Die Verantwortung der Angeklagten
Die Angeklagten haben sich in den ersten drei Verhandlungstagen bislang inhaltlich nicht geständig verantwortet. Es ist allerdings gelungen, diese Verantwortung in der Befragung in ihrer Glaubwürdigkeit zu erschüttern. Sie widersprachen sich teils selbst, im Verhältnis zu ihren eigenen Aussagen vor der Polizei und der Haft- und Rechtsschutzrichterin und teils auch in ihrer Aussage in der Hauptverhandlung. Zudem standen ihre Einvernahmen zueinander im Widerspruch. Sie belasteten sich wechselseitig selbst. Keiner wollte etwas mit der Tat zu tun haben. Gewalt war danach keine im Spiel. Alles sei freiweillig gewesen. Eine Erklärung für den Tod von Leonie hatten sie allesamt nicht, wollten aber allesamt Leonie Erste Hilfe durch Herzdruckmassage geleistet haben. Sie beschworen allerdings allesamt in der Hauptverhandlung die Wahrheit zu sagen. Die Verantwortung der Angeklagten war damit nicht schlüsslig nachvollziehbar.

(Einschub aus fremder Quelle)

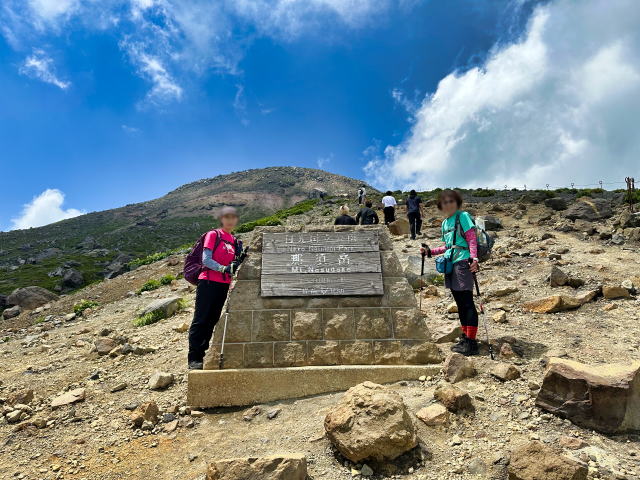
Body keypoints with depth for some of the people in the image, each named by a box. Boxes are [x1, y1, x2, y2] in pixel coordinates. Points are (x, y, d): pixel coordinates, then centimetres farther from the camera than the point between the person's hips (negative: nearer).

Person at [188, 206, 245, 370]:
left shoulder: (235, 241, 16)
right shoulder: (213, 235, -1)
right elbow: (206, 260, -10)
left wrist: (237, 265, -6)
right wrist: (224, 268, -23)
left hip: (224, 285, 6)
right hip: (208, 282, -6)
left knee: (213, 320, 10)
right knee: (200, 320, -4)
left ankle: (204, 355, 18)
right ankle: (194, 358, 1)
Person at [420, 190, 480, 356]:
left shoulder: (463, 216, -4)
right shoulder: (445, 223, 19)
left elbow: (472, 238, -12)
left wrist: (474, 257, -24)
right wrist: (430, 251, 19)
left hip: (463, 263, -8)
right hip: (450, 265, 8)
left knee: (467, 303, -7)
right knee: (460, 303, 14)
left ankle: (471, 342, -4)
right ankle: (465, 337, 24)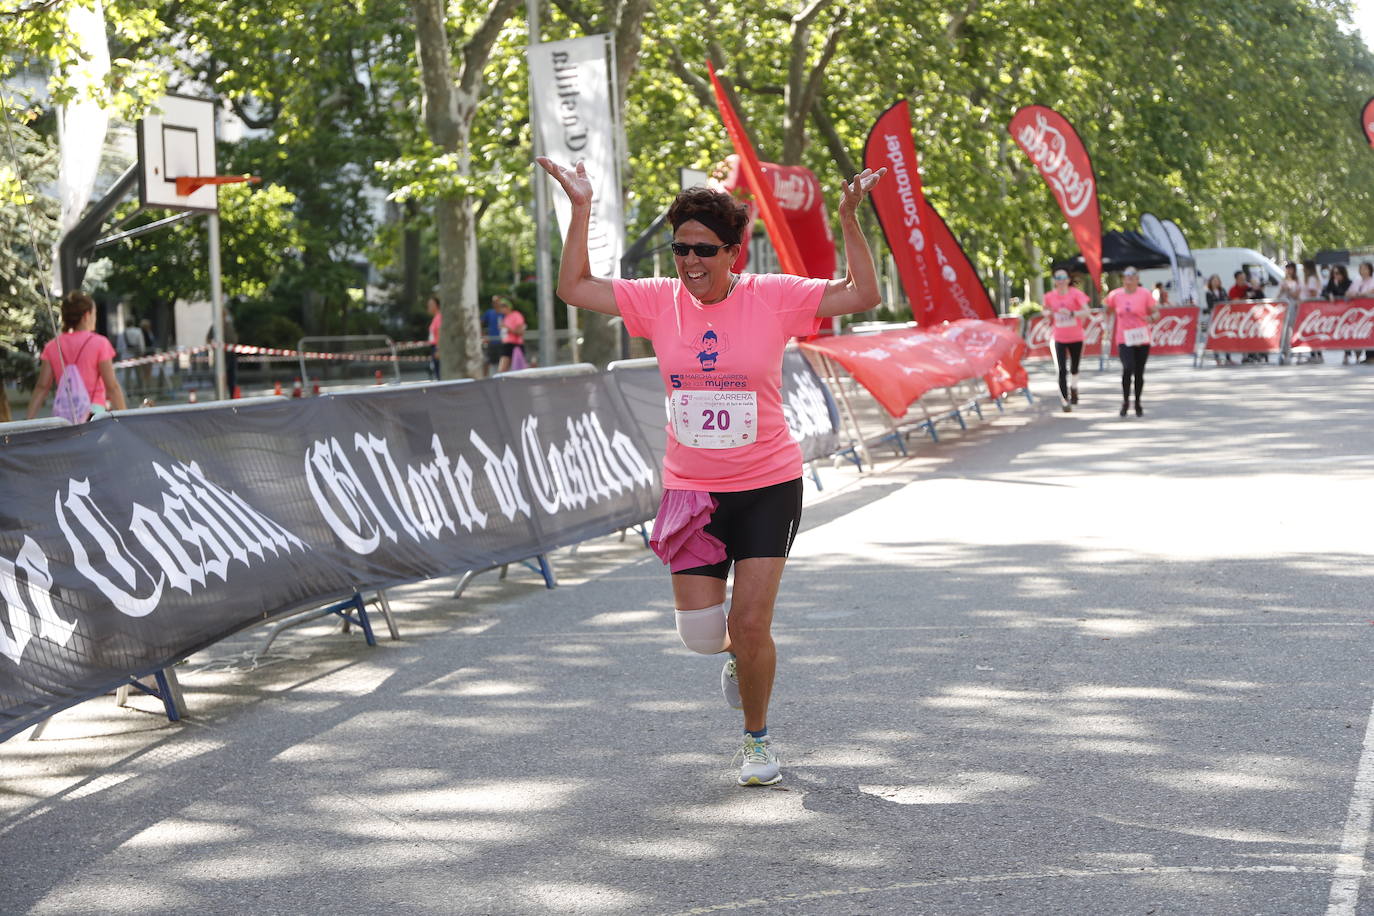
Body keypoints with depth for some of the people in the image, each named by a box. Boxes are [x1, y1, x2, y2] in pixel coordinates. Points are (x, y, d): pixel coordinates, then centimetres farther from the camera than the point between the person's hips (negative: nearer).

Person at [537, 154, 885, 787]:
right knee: (700, 632, 0)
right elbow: (574, 289, 1)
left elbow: (863, 295, -10)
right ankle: (738, 652, 39)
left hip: (768, 486, -3)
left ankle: (758, 740, 19)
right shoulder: (658, 301, -2)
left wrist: (850, 219, -20)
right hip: (691, 492, 3)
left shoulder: (772, 297, -9)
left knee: (750, 625, -6)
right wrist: (581, 209, -6)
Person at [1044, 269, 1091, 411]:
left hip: (1076, 338, -1)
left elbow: (1087, 312, -17)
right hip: (1060, 339, 1)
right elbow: (1047, 311, 20)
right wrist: (1048, 314, -2)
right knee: (1062, 370, -9)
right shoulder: (1050, 296, 0)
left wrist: (1072, 313, -30)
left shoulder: (1076, 293, -9)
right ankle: (1065, 402, -4)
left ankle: (1074, 388, 44)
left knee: (1074, 368, 13)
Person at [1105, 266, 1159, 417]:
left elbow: (1156, 313, -2)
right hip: (1123, 339, 0)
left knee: (1139, 373, 7)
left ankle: (1137, 404, 24)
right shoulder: (1115, 295, 2)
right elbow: (1109, 311, 20)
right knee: (1128, 368, -20)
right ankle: (1125, 401, -2)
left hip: (1142, 339, 0)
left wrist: (1151, 318, -24)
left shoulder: (1145, 294, -2)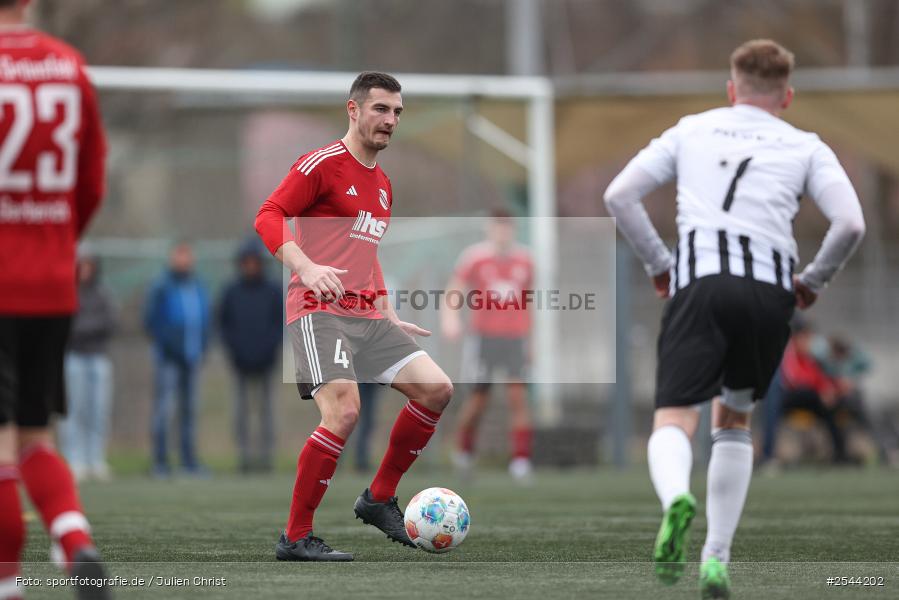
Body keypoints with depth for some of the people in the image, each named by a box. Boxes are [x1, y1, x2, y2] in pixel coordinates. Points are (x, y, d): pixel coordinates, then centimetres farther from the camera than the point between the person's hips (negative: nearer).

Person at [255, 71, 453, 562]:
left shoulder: (382, 184, 21)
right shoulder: (323, 164, -5)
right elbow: (267, 218, -12)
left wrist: (389, 317, 26)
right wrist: (306, 267, -27)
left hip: (366, 315, 8)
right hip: (319, 310, -8)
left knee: (436, 389, -4)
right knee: (344, 411, -24)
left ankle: (379, 499, 9)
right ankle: (295, 538, -15)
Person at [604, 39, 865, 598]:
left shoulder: (691, 130, 22)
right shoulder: (806, 147, 17)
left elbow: (619, 195, 15)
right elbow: (851, 223, 3)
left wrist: (658, 263, 24)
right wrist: (814, 281, 17)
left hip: (698, 280, -1)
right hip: (769, 287, 1)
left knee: (674, 419, -6)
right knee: (735, 420, 20)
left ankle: (676, 499, -41)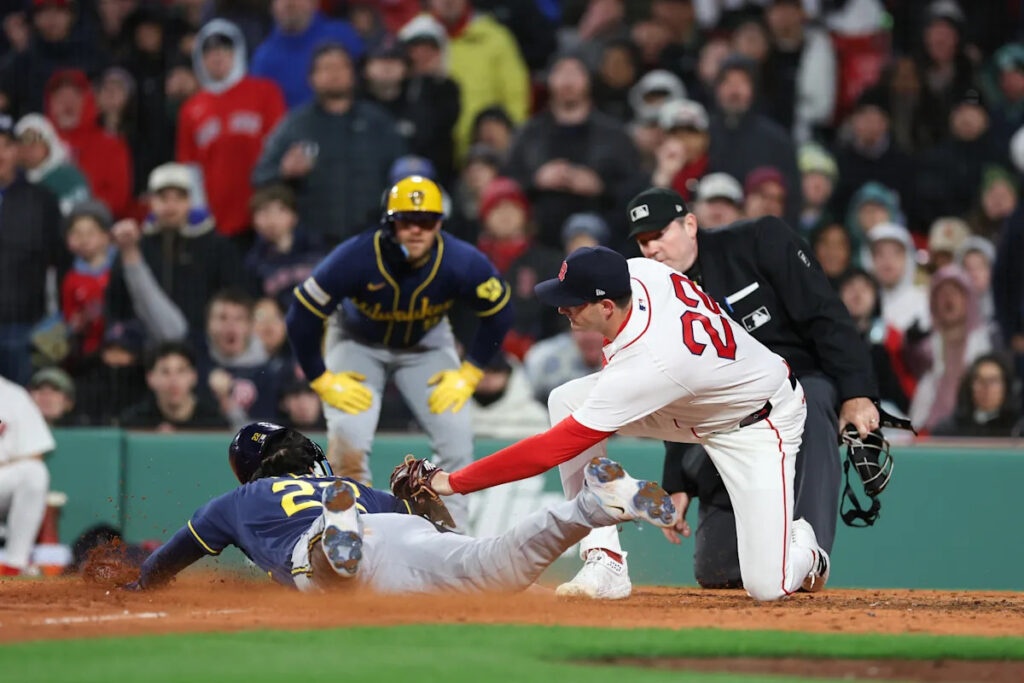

Video: Vorführung unter Ausschluss der Öffentlichkeit
In der Verhandlung wurde nach Antrag der Staatsanwaltschaft unter Ausschluss der Öffentlichkeit auch ein Video vorgeführt, das in der I-Cloud des Erstangeklagten sichergestellt wurde und am 26.06.2021 um 05:57 Uhr aufgenommen wurde. Nach § 229 Abs 1 Z 2 Strafprozessordnung (StPO) kann die Öffentlichkeit vor Erörterung des persönlichen Lebens- oder Geheimnisbereiches eines Angeklagten, Opfers, Zeugen oder Dritten in einer Hauptverhandlung ausgeschlossen werden. Der Ausschluss der Öffentlichkeit hat zur Folge, dass über den Inhalt bei Strafe (§ 301 StGB, verbotene Veröffentlichung) nicht berichtet werden.
belastende Gutachten
Nach Wiederherstellung der Öffentlichkeit wurden die Sachverständigen befragt. Dabei wurde die Verantwortung der Angeklagten gänzlich unglaubwürdig. Durch die Verlesung und Erörterung der Sachverständigengutachten (Toxikologie, Gerichtsmedizin, Gynäkologie, Forensik, Faserspuren) wurde klar, dass sich die Tat ebenso zugetragen haben muss, wie die Staatsanwaltschaft sie zur Anklagte gebracht hat. Die Gutachter liessen keinen Zweifel daran offen, dass die Angeklagten den Tod von Leonie zu verantworten haben.
Ausblick
Am 30.09.2022 folgt ein Gutachten zum Alter des Drittangeklagten (zumal dieser bestreitet 18 Jahre alt zu sein, um in den Genuss des Jugendstrafrechts zu gelangen) sowie die Einvernahme der ersten Zeugen, nämlich dem Fahrer, der Leonie nach Tulln brachte, der besten Freundin, des ursprünglich Viertangeklagten sowie der Ersthelferin.